# EXERCISE INSTRUCTIONS
Answer these questions from the excerpt on the removal decision:
(a) What did Mr Malik submit that the failure to make a formal removal decision was contrary to?
(b) According to Mr Saunders, why is the Secretary of State now obliged to await the outcome of this appeal?
(c) Given the First-tier judge's findings of fact, how could the first appellant be treated?

34.   Mr Malik submitted that the failure to make a formal removal decision in this case was contrary to the one-stop principles of the statutory scheme  because despite the terms of the letter delay may accrue between the conclusion of the appeal and the actual making of a decision during which fresh family life or relevant circumstances may accrue.  This is a curious echo of the submissions made by the Secretary of State in TE (Eritrea). For the same reasons given by Sedley LJ we consider this a counsel of despair. Mr Saunders informed us that the Secretary of State is now obliged to await the outcome of this appeal as the s.47 window of opportunity has passed. She has the power to make the decision promptly thereafter and would be able to certify any human rights representations as without foundation in the light of the Tribunal’s consideration of the factors.  We further note that in the light of the First-tier judge’s findings of fact the first appellant could be treated as a person who had obtained leave to enter by deception.

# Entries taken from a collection
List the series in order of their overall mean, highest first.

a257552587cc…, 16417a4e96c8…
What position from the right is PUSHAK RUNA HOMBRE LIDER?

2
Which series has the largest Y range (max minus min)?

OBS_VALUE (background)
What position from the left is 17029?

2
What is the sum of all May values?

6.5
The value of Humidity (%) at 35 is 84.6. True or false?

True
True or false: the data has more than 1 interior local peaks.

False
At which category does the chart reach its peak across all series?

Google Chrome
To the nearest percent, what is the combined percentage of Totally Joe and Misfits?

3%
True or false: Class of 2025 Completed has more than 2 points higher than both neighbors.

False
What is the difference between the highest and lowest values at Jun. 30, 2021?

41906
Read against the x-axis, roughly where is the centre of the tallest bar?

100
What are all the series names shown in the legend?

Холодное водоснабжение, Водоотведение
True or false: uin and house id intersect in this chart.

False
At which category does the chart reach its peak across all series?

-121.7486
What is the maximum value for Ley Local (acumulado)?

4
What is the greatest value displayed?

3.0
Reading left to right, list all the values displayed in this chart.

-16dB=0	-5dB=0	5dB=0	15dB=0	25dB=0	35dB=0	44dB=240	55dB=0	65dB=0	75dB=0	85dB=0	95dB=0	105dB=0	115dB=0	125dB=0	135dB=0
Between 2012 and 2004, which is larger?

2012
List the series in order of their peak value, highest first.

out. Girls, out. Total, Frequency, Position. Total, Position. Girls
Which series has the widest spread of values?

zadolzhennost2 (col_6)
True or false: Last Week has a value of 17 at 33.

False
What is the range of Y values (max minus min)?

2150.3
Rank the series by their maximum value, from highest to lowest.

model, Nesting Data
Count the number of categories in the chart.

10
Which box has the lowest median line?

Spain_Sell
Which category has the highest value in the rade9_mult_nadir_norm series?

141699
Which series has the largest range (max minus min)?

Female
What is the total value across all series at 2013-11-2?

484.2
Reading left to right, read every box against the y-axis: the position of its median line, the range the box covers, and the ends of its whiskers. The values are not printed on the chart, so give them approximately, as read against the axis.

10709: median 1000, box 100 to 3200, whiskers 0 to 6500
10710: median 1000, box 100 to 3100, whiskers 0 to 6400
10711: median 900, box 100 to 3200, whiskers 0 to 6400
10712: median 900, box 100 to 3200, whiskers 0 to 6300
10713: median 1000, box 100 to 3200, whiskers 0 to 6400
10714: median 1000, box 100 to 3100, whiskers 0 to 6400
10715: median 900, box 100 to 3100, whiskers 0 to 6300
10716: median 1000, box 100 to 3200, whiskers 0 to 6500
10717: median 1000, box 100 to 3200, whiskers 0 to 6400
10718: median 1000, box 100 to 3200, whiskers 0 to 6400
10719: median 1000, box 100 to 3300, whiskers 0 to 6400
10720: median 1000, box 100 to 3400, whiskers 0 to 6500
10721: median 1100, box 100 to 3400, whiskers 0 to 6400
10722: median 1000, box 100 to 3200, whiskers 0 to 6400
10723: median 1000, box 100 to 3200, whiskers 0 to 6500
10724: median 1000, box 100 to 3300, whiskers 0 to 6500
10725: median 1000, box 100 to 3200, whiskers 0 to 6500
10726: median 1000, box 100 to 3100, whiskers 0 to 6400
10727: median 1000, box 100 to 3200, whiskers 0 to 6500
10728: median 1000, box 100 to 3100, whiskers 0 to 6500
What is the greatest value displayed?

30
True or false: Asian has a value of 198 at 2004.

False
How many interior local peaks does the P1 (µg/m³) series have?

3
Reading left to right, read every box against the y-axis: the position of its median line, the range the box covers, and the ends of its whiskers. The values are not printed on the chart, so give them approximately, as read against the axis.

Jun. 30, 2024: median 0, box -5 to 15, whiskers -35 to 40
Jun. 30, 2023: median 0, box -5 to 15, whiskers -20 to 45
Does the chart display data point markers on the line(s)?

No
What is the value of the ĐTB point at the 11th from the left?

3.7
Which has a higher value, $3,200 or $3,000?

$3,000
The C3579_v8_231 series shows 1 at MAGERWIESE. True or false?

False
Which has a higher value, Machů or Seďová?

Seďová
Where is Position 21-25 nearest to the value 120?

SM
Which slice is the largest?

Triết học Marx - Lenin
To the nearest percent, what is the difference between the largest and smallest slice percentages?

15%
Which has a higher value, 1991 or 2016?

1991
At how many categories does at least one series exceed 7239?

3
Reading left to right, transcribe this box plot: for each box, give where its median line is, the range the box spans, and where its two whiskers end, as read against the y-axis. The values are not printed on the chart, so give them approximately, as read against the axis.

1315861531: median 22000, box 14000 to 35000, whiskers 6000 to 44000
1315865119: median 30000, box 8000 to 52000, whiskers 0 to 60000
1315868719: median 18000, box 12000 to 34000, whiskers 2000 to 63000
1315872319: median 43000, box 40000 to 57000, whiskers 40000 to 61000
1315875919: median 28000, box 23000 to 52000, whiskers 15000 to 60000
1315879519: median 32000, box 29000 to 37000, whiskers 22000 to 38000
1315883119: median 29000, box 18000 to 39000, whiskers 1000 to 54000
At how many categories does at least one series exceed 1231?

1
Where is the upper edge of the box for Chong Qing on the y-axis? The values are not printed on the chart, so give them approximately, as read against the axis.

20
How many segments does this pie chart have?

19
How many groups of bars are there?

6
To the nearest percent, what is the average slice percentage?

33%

# RESULT BELOW
(a) The one-stop principles of the statutory scheme.
(b) Because the s.47 window of opportunity has passed.
(c) As a person who had obtained leave to enter by deception.